Economists have tipped Treasury to develop a 2021/22 National Budget that will spur economic development by providing private sector incentives and allocating more resources to productive sectors.
Currently, the Ministry of Finance is conducting pre-budget consultations for the 2021/22 National Budget.
The advice come as economists have described the current 2020/21 K2.33 trillion fiscal plan as consumptive, with only K615.8 billion, or 26 percent of the budget for development.
The fiscal plan also has a projected record deficit of K810.7 billion, representing 8.8 percent of the country’s gross domestic product (GDP).
The deficit, according to Ministry of Finance, is expected to be covered through foreign financing of K246.3 billion and the balance of K564.4 billion through domestic borrowing.
In an interview on Tuesday, economist Milward Tobias, who is also executive director of Centre for Research and Consultancy, said allocating more resources towards landmark development projects and awarding private sector incentives through the budget will present multiple benefits in terms of job creation and industrial revolution.
This, he said, will reduce unemployment levels and help the economy to quickly recover from Covid-19 by complementing success outcomes from the agriculture sector.
Tobias advised the government to ensure that Malawi 2063, the country’s long-term development blueprint, should anchor the budget and ensure domestic financing of projects to bring impact.
He urged government to reduce the number of vehicles used merely to transport civil servants, which would save maintenance and fuel costs.
“We already have fleet management policy in place which was introduced as part of public reforms. This area of reforms stalled because government was consulting the same reluctant beneficiary civil servants,” said Tobias.

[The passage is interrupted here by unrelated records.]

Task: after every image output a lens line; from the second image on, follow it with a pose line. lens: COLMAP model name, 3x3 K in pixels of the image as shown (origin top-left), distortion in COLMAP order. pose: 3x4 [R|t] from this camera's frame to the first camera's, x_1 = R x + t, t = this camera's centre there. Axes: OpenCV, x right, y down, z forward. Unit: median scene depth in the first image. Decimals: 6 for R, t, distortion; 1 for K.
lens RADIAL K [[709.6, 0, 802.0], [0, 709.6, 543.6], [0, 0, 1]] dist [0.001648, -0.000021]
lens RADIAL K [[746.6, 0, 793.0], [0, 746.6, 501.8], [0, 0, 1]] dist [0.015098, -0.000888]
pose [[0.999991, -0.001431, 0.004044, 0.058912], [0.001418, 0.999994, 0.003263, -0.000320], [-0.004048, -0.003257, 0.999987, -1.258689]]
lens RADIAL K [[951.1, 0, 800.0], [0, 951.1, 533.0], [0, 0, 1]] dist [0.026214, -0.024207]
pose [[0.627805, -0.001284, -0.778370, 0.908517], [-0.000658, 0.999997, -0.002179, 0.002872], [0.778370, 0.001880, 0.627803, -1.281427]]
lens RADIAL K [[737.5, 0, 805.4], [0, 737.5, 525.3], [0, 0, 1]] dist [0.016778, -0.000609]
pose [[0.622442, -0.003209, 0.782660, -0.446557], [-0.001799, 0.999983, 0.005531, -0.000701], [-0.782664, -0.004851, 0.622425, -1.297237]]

He further advised government to build its own offices to cut on rentals which he said accounts for K9 billion annually.
Tobias also advised Treasury to provide tax incentives to the private sector such as waiving taxes on manufacturing machinery so that companies import equipment to start massive production which in turn provide government revenue through taxes on products and Pay As You Earn.
Associate professor of economics at the Polytechnic Betchani Tchereni said if the economy is to boom, investing in productive sectors remains crucial.
He advised government to invest in real sector where more jobs will be created, arguing that studies have shown that the services sector is already thriving.
Tchereni advised government to focus on supporting locally-owned companies because their proceeds will remain in the country and sustain the economy.
“We have seen that consumption triggers production; hence, investment into real sector will provide more jobs and people will have disposable income,” he said.
The private sector has been lamenting lack of incentives such as review of taxes as majority of the companies have been struggling and scaling down due to Covid-19.
Minister of Finance Felix Mlusu said all views from experts and the public will be consolidated.